| Problem to solve |
Print verbatim the lines from the beginning of the entries through the line containing "input [1:0] WDControlI;", both ends included. Pictures should be left out.

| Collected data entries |
'''
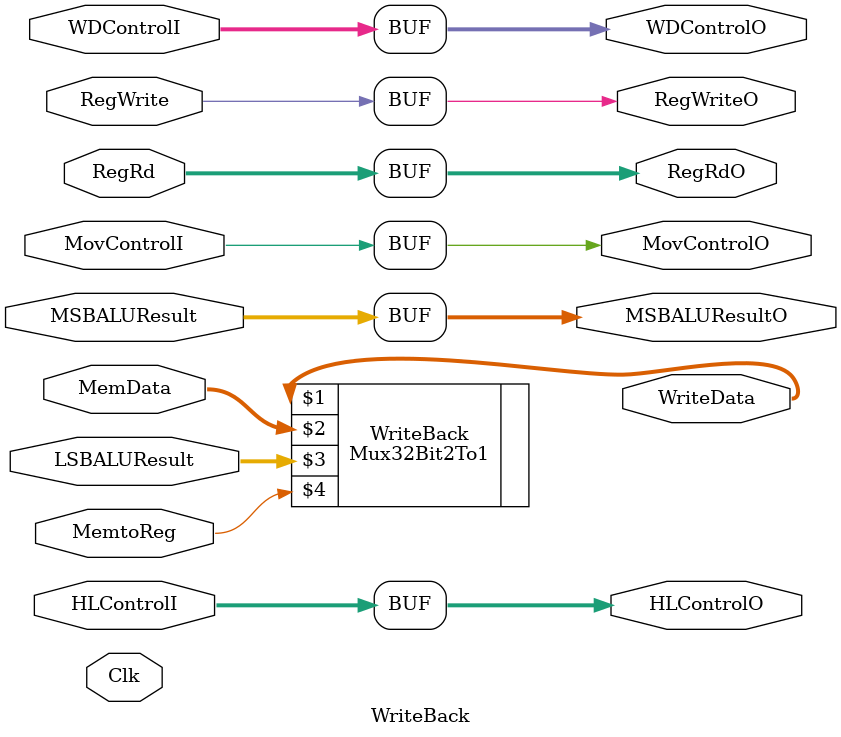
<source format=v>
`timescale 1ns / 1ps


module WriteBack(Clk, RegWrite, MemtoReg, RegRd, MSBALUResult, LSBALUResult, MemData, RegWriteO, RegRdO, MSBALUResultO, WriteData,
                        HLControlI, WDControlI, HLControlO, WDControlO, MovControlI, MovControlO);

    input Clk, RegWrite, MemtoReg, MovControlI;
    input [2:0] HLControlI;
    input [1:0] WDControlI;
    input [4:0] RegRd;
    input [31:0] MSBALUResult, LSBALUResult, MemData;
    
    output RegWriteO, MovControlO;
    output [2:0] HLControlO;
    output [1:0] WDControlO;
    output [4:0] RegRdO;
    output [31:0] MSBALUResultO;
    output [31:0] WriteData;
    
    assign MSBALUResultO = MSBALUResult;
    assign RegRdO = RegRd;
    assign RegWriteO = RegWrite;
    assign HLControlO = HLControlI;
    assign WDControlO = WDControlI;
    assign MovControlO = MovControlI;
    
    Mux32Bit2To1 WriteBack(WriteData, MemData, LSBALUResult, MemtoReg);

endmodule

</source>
'''
| Answer to this problem |
<source format=v>
`timescale 1ns / 1ps


module WriteBack(Clk, RegWrite, MemtoReg, RegRd, MSBALUResult, LSBALUResult, MemData, RegWriteO, RegRdO, MSBALUResultO, WriteData,
                        HLControlI, WDControlI, HLControlO, WDControlO, MovControlI, MovControlO);

    input Clk, RegWrite, MemtoReg, MovControlI;
    input [2:0] HLControlI;
    input [1:0] WDControlI;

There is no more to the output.